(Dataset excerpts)

# # # # #

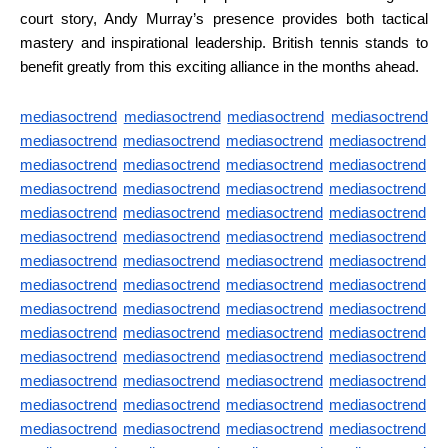
court story, Andy Murray’s presence provides both tactical
mastery and inspirational leadership. British tennis stands to
benefit greatly from this exciting alliance in the months ahead.
mediasoctrend
mediasoctrend
mediasoctrend
mediasoctrend
mediasoctrend
mediasoctrend
mediasoctrend
mediasoctrend
mediasoctrend
mediasoctrend
mediasoctrend
mediasoctrend
mediasoctrend
mediasoctrend
mediasoctrend
mediasoctrend
mediasoctrend
mediasoctrend
mediasoctrend
mediasoctrend
mediasoctrend
mediasoctrend
mediasoctrend
mediasoctrend
mediasoctrend
mediasoctrend
mediasoctrend
mediasoctrend
mediasoctrend
mediasoctrend
mediasoctrend
mediasoctrend
mediasoctrend
mediasoctrend
mediasoctrend
mediasoctrend
mediasoctrend
mediasoctrend
mediasoctrend
mediasoctrend
mediasoctrend
mediasoctrend
mediasoctrend
mediasoctrend
mediasoctrend
mediasoctrend
mediasoctrend
mediasoctrend
mediasoctrend
mediasoctrend
mediasoctrend
mediasoctrend
mediasoctrend
mediasoctrend
mediasoctrend
mediasoctrend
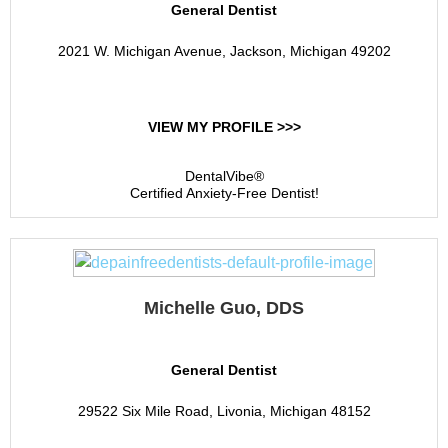
General Dentist
2021 W. Michigan Avenue, Jackson, Michigan 49202
VIEW MY PROFILE >>>
DentalVibe®
Certified Anxiety-Free Dentist!
Michelle Guo, DDS
General Dentist
29522 Six Mile Road, Livonia, Michigan 48152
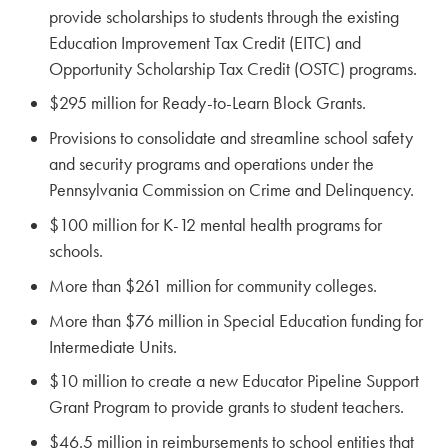
provide scholarships to students through the existing
Education Improvement Tax Credit (EITC) and
Opportunity Scholarship Tax Credit (OSTC) programs.
$295 million for Ready-to-Learn Block Grants.
Provisions to consolidate and streamline school safety
and security programs and operations under the
Pennsylvania Commission on Crime and Delinquency.
$100 million for K-12 mental health programs for
schools.
More than $261 million for community colleges.
More than $76 million in Special Education funding for
Intermediate Units.
$10 million to create a new Educator Pipeline Support
Grant Program to provide grants to student teachers.
$46.5 million in reimbursements to school entities that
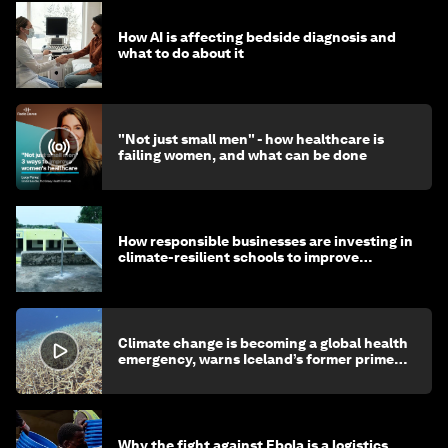
How AI is affecting bedside diagnosis and
what to do about it
"Not just small men" - how healthcare is
failing women, and what can be done
How responsible businesses are investing in
climate-resilient schools to improve
children's health and education
Climate change is becoming a global health
emergency, warns Iceland’s former prime
minister
Why the fight against Ebola is a logistics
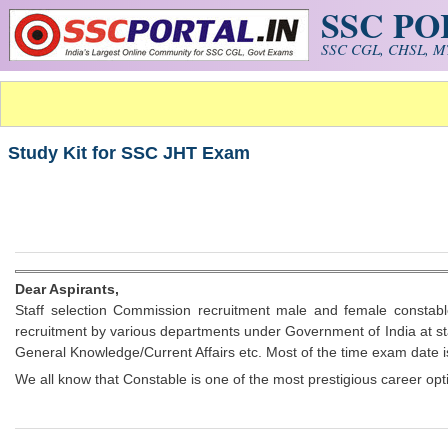
SSC P
Skip to main content
SSC CGL, CHSL, MT
Study Kit for SSC JHT Exam
Dear Aspirants,
Staff selection Commission recruitment male and female constabl
recruitment by various departments under Government of India at st
General Knowledge/Current Affairs etc. Most of the time exam date i
We all know that Constable is one of the most prestigious career opt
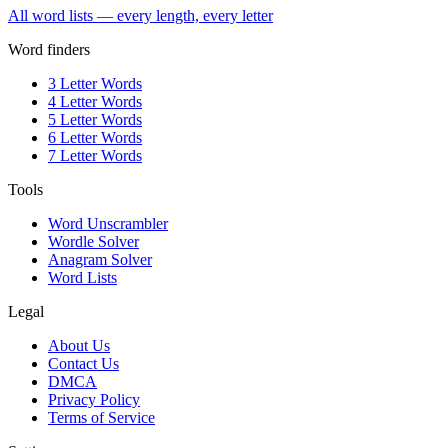
All word lists — every length, every letter
Word finders
3 Letter Words
4 Letter Words
5 Letter Words
6 Letter Words
7 Letter Words
Tools
Word Unscrambler
Wordle Solver
Anagram Solver
Word Lists
Legal
About Us
Contact Us
DMCA
Privacy Policy
Terms of Service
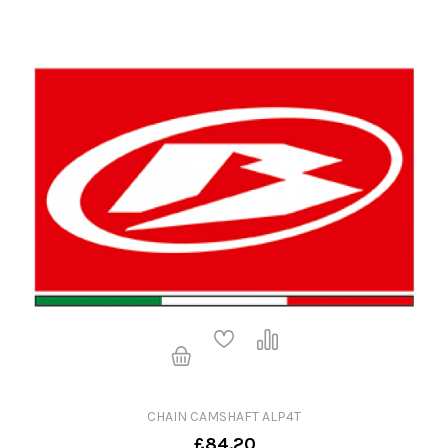
CHAIN CAMSHAFT ALP4T
£84.20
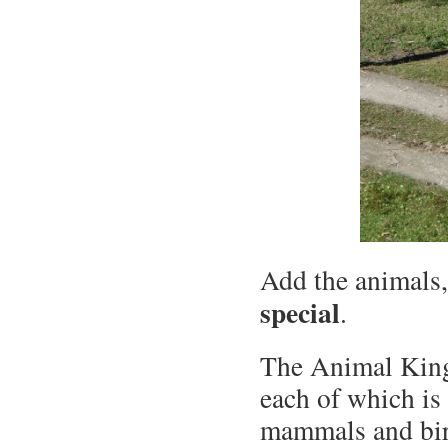
Add the animals,
special
.
The Animal King
each of which is
mammals and bir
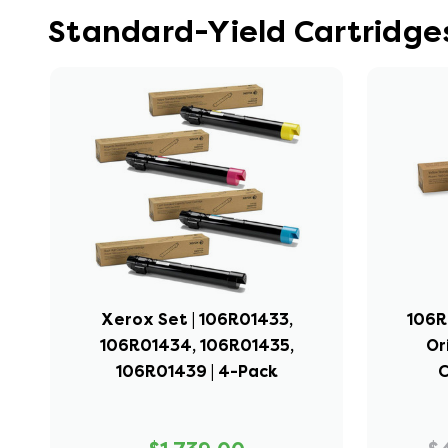
Standard-Yield Cartridge
Xerox Set | 106R01433,
106R
106R01434, 106R01435,
Or
106R01439 | 4-Pack
C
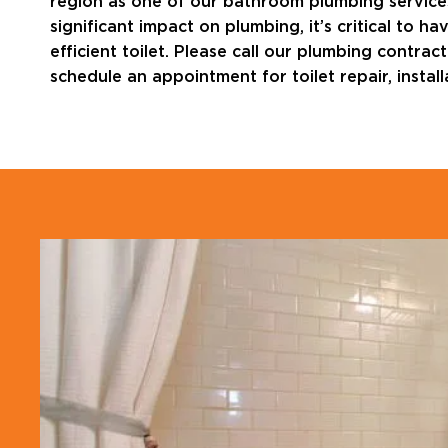
region as one of our bathroom plumbing services
significant impact on plumbing, it’s critical to
efficient toilet. Please call our plumbing contra
schedule an appointment for toilet repair, instal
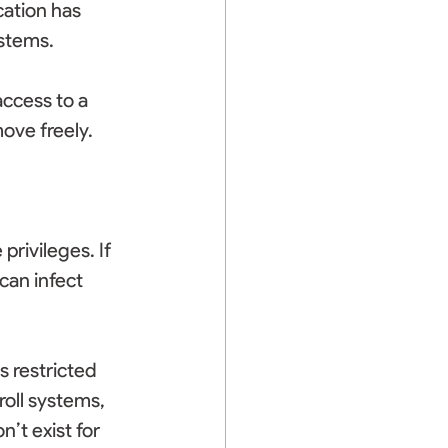
cation has 
stems. 
ccess to a 
ove freely. 
rivileges. If 
an infect 
 restricted 
roll systems, 
’t exist for 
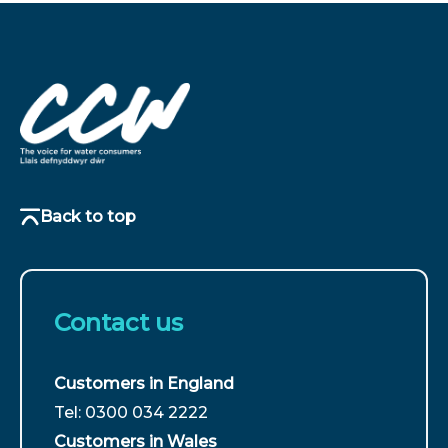
Back to top
Contact us
Customers in England
For
Tel: 0300 034 2222
customers
Customers in Wales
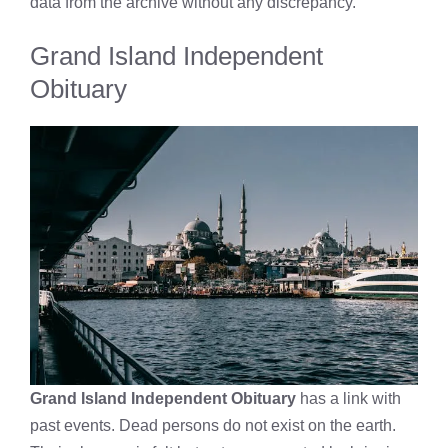
data from the archive without any discrepancy.
Grand Island Independent
Obituary
Grand Island Independent Obituary
has a link with
past events. Dead persons do not exist on the earth.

# # # # #

THE TASK: Can you reproduce every line of the listing above word for word, leaving out the picture markers?

OUTPUT FOR THIS TASK:
court story, Andy Murray’s presence provides both tactical
mastery and inspirational leadership. British tennis stands to
benefit greatly from this exciting alliance in the months ahead.
mediasoctrend
mediasoctrend
mediasoctrend
mediasoctrend
mediasoctrend
mediasoctrend
mediasoctrend
mediasoctrend
mediasoctrend
mediasoctrend
mediasoctrend
mediasoctrend
mediasoctrend
mediasoctrend
mediasoctrend
mediasoctrend
mediasoctrend
mediasoctrend
mediasoctrend
mediasoctrend
mediasoctrend
mediasoctrend
mediasoctrend
mediasoctrend
mediasoctrend
mediasoctrend
mediasoctrend
mediasoctrend
mediasoctrend
mediasoctrend
mediasoctrend
mediasoctrend
mediasoctrend
mediasoctrend
mediasoctrend
mediasoctrend
mediasoctrend
mediasoctrend
mediasoctrend
mediasoctrend
mediasoctrend
mediasoctrend
mediasoctrend
mediasoctrend
mediasoctrend
mediasoctrend
mediasoctrend
mediasoctrend
mediasoctrend
mediasoctrend
mediasoctrend
mediasoctrend
mediasoctrend
mediasoctrend
mediasoctrend
mediasoctrend
General Dentist
2021 W. Michigan Avenue, Jackson, Michigan 49202
VIEW MY PROFILE >>>
DentalVibe®
Certified Anxiety-Free Dentist!
Michelle Guo, DDS
General Dentist
29522 Six Mile Road, Livonia, Michigan 48152
provide scholarships to students through the existing
Education Improvement Tax Credit (EITC) and
Opportunity Scholarship Tax Credit (OSTC) programs.
$295 million for Ready-to-Learn Block Grants.
Provisions to consolidate and streamline school safety
and security programs and operations under the
Pennsylvania Commission on Crime and Delinquency.
$100 million for K-12 mental health programs for
schools.
More than $261 million for community colleges.
More than $76 million in Special Education funding for
Intermediate Units.
$10 million to create a new Educator Pipeline Support
Grant Program to provide grants to student teachers.
$46.5 million in reimbursements to school entities that
How AI is affecting bedside diagnosis and
what to do about it
"Not just small men" - how healthcare is
failing women, and what can be done
How responsible businesses are investing in
climate-resilient schools to improve
children's health and education
Climate change is becoming a global health
emergency, warns Iceland’s former prime
minister
Why the fight against Ebola is a logistics
SSC P
Skip to main content
SSC CGL, CHSL, MT
Study Kit for SSC JHT Exam
Dear Aspirants,
Staff selection Commission recruitment male and female constabl
recruitment by various departments under Government of India at st
General Knowledge/Current Affairs etc. Most of the time exam date i
We all know that Constable is one of the most prestigious career opt
All word lists — every length, every letter
Word finders
3 Letter Words
4 Letter Words
5 Letter Words
6 Letter Words
7 Letter Words
Tools
Word Unscrambler
Wordle Solver
Anagram Solver
Word Lists
Legal
About Us
Contact Us
DMCA
Privacy Policy
Terms of Service
CHAIN CAMSHAFT ALP4T
£84.20
Add the animals,
special
.
The Animal King
each of which is
mammals and bir
Standard-Yield Cartridge
Xerox Set | 106R01433,
106R
106R01434, 106R01435,
Or
106R01439 | 4-Pack
C
region as one of our bathroom plumbing services
significant impact on plumbing, it’s critical to
efficient toilet. Please call our plumbing contra
schedule an appointment for toilet repair, instal
cation has 
stems. 
ccess to a 
ove freely. 
rivileges. If 
an infect 
 restricted 
roll systems, 
’t exist for 
Back to top
Contact us
Customers in England
For
Tel: 0300 034 2222
customers
Customers in Wales
data from the archive without any discrepancy.
Grand Island Independent
Obituary
Grand Island Independent Obituary
has a link with
past events. Dead persons do not exist on the earth.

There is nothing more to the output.